Be careful though, many datacentres only go through Design certification and then go no further, allowing them to then build something a bit cheaper (and less reliable).  Thankfully TUI have woken up to this and changed their policy.  Any Design awards made after January 1st 2014 now automatically expire after two years.

My view is this.  If you want to be assured that the datacentre you are in or going into is good enough for mission critical services then you need a facility that is Tier III Design and Construction certified as a minimum.  If you want to (as much as anyone can) mitigate the single biggest risk to any datacentre (people) then you need to find one that has gone the extra mile and has the Operational Sustainability certification as well.

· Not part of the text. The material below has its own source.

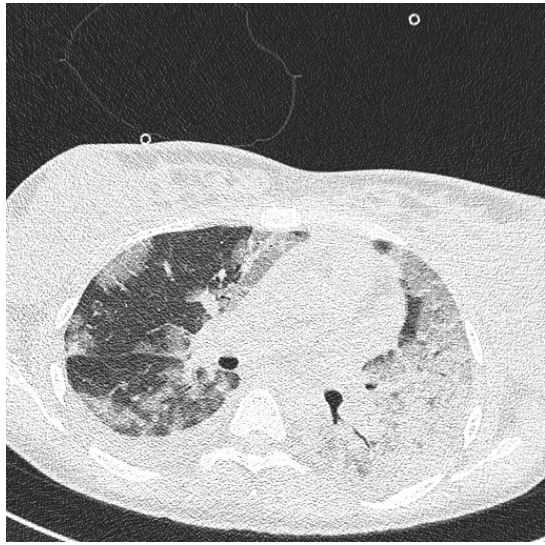
Figure 4. Chest Computed Tomography (HRCT).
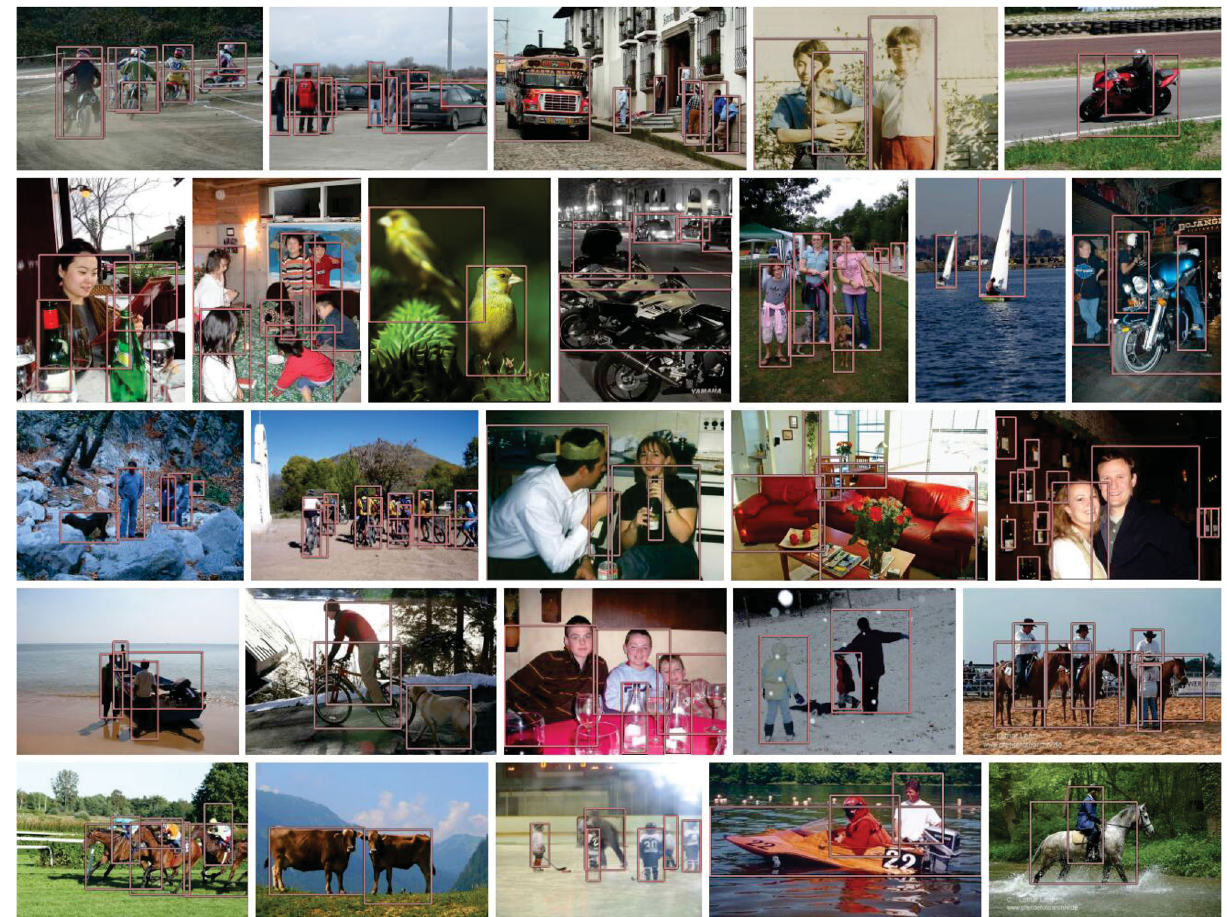
Fig. 4 True positive object proposals for VOC2007 test images using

Now to confuse you a bit more I will add one more thought, just to prove that this is not a well disguised advert for TUI (it’s not!).  Personally I think the Tiering system has a flaw.  As an organisation that has spent the last year and a half designing and building a large scale (2,000 racks) datacentre we felt that Tier III was good but in some cases not good enough.  However, we also found that Tier IV was a stretch too far for many and did not make commercial sense for a co-location provider.

So what did we end up doing?  Well in the end we settled for certifying to Tier III as you can only certify to your lowest point.  In fact our Design certificate is due any day now (woohoo!) and the Construction certification process is all booked up for early 2016.  We have also committed the funds in our plan to achieving Operational Sustainability by mid 2017.  But there is a twist.  We felt that N+1 (the requirement for Tier III) redundancy through the mechanical and electrical infrastructure (generators, switchgear and UPS) was not good enough for mission critical systems.  So we actually built the M&E infrastructure to the Tier IV standard, although we can only certify to Tier III.  Why?  Well the requirements and extra cost to achieve Tier IV just didn’t make sense for a co-location datacentre in Scotland but we wanted to be able to offer a (genuine) 100% SLA and you simply cannot achieve this with N+1.

So the moral of this tale is this – Tiering does matter but check up what you are told with the certified body and look under the covers.  If there is no certified body then you have to question why.  The devil really is in the detail.  Don’t be the one shedding tears over a datacentre outage.  Leave that to the post Jan 2014 Design certified datacentres!  (Sorry, terrible pun I know…).